Menteri Koordinator Bidang Perekonomian Airlangga Hartarto mengapresiasi pertumbuhan ekonomi RI di kuartal II 2022, yang mencapai 5,44 persen secara tahunan atau year on year (YoY). Realisasi pertumbuhan ekonomi tersebut naik dibandingkan capaian pada kuartal I 2022, yang sebesar 5,01 persen YoY.

Menurut dia, itu menunjukan tren pemulihan ekonomi nasional yang semakin tumbuh menguat tatkala banyak negara dunia yang justru tengah berada di bawah bayang-bayang resesi.

“Di tengah tekanan inflasi global dan ancaman resesi, ekonomi Indonesia tumbuh impresif sebesar 5,44 persen pada triwulan II 2022. Ini menandakan tren pemulihan ekonomi Indonesia terus berlanjut dan semakin menguat,” ujar Menko Airlangga, Jumat (5/8/2022).

Airlangga membeberkan, sepanjang triwulan kedua tahun ini, kinerja perekonomian Indonesia mendapat keuntungan dari faktor domestik dan global.

“Secara global, gangguan rantai pasok dunia berdampak pada kenaikan harga komoditas unggulan Indonesia dan memberikan windfall terhadap kinerja ekspor,” sebut dia.

Sementara di tingkat domestik, ia menambahkan, pelonggaran mobilitas penduduk dan momen hari raya Idul Fitri mendorong ekspansi konsumsi masyarakat sekaligus menjadi stimulus peningkatan suplai

“Dari sisi produksi, lapangan usaha yang memberikan kontribusi terbesar terhadap pertumbuhan ekonomi Indonesia adalah industri pengolahan, transportasi dan pergudangan, dan perdagangan,” imbuhnya.

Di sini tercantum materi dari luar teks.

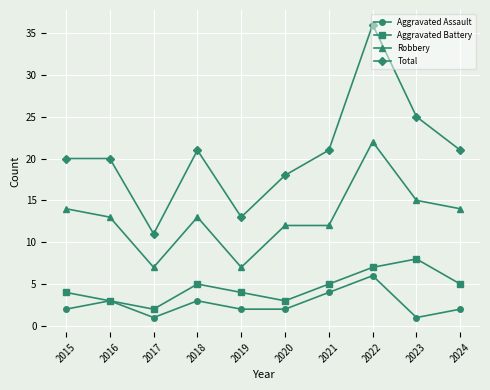

What is the difference between the second highest and minimum values in the Total series?

14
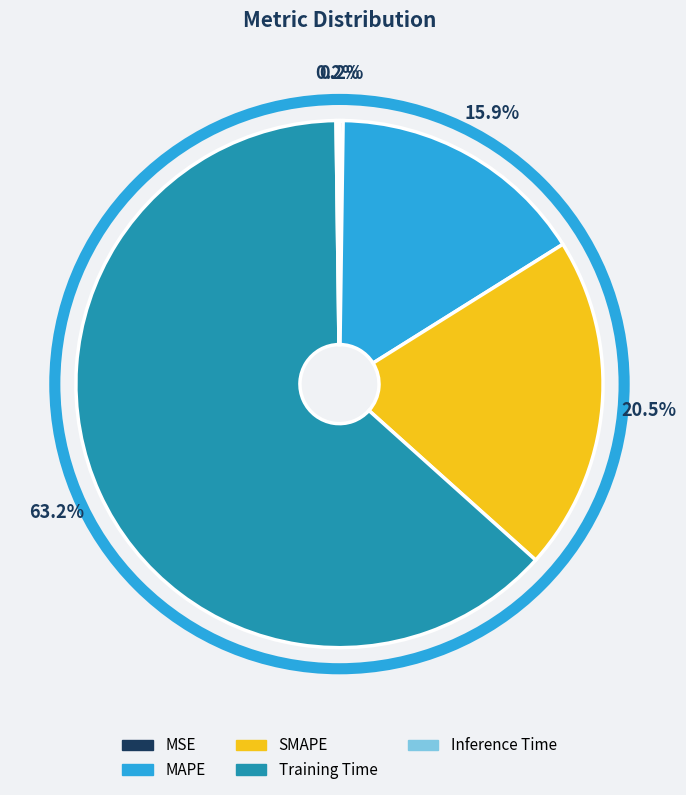

Is the sum of MAPE and Training Time greater than half?

Yes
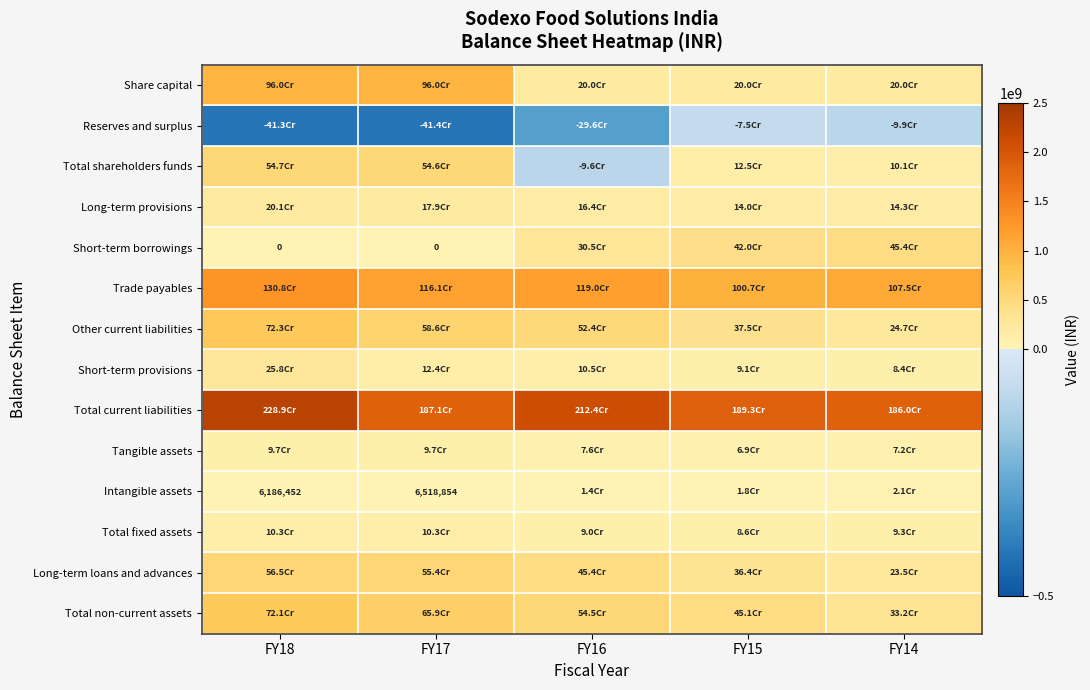

Rank the series at FY16 from highest to lowest value.

Total current liabilities, Trade payables, Total non-current assets, Other current liabilities, Long-term loans and advances, Short-term borrowings, Share capital, Long-term provisions, Short-term provisions, Total fixed assets, Tangible assets, Intangible assets, Total shareholders funds, Reserves and surplus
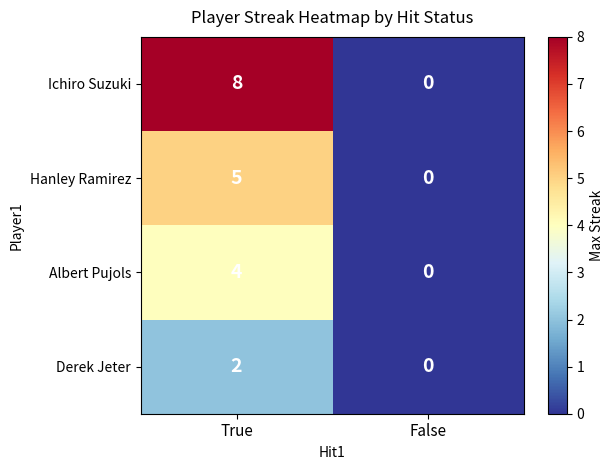

Which category has the highest value across all series?

True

Menurut catatan Badan Pusat Statistik (BPS), struktur perekonomian Indonesia secara spasial masih didominasi kelompok provinsi di Pulau Jawa. Sementara pertumbuhan tertinggi dicapai oleh kelompok provinsi di Pulau Maluku dan Papua, dengan sumber pertumbuhan utama dari lapangan usaha prrtambangan dan penggalian.

“Kebijakan subsidi dan bantuan sosial serta pengekangan suku bunga cukup efektif dalam mengendalikan inflasi domestik, menjaga daya beli masyarakat, dan menjaga kondisi dunia usaha tetap kondusif,” tutur Airlangga Hartarto.